Each of the 96 airline-operated sky-freighters now flies close to 1,500 miles daily with up to 3,500 pounds of cargo--plus officers and soldiers. All told they haul a smacking 500 tons a week, four times as much as Army pilots ever carried. Beamed one Army colonel: "a magic carpet of transportation." Boasted tough, air-wise General Henry J. F. Miller, drafted from Wright Field to head the ASC: "the hardest-working planes in the world."

Record: Perfect. However tough the grind, airline pilots love this work. Long known as the cantankerous prima donnas of aviation, pilots formerly raised the hangar roof if a single field light was out or the stewardess forgot the chewing gum. Now they fly over trackless wastes (usually without radio), land on bad fields, sleep in flimsy shanties--and never squawk. And their record grounds everyone: not a single lost plane, not a single accident.

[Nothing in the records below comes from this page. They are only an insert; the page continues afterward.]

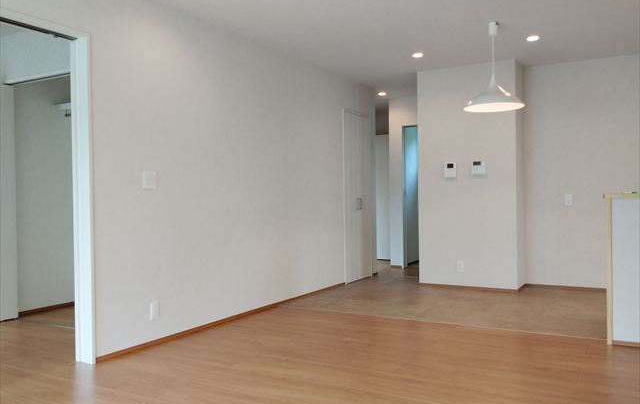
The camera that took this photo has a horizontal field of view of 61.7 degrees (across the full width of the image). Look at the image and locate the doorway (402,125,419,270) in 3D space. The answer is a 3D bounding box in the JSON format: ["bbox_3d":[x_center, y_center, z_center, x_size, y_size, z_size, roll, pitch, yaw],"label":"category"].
[{"bbox_3d":[1.488,-0.071,7.354,0.700,1.990,0.130,0,1,31],"label":"doorway"}]

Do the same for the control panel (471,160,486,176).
[{"bbox_3d":[1.702,-0.363,5.730,0.138,0.146,0.025,0,1,31],"label":"control panel"}]

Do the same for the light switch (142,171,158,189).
[{"bbox_3d":[-1.175,-0.151,3.699,0.011,0.119,0.119,0,1,31],"label":"light switch"}]

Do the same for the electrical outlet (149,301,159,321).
[{"bbox_3d":[-1.149,0.757,3.732,0.010,0.122,0.073,0,1,31],"label":"electrical outlet"}]

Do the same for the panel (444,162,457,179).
[{"bbox_3d":[1.437,-0.351,5.887,0.125,0.171,0.025,0,1,31],"label":"panel"}]

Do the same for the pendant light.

For this superservice the Army pays the airlines cost plus a percentage of costs (usually 5 to 10%). This is fatter than the deal talked about last month: cost plus $1. But this week most airline operators were too agog over their new cargo service even to think about profits. Even if the cash is not rolling in as it once did, many operators figure the ASC is good stuff, as an enforced laboratory it has prodded the airlines into wonders they would not dare try themselves.

The Army is also pleased. In fact, it has already earmarked for airline operation some 200 huge cargo planes scheduled to come off production lines before year's end. When these planes are added to airline fleets, U.S. airlines will fly more planes to more places than ever before.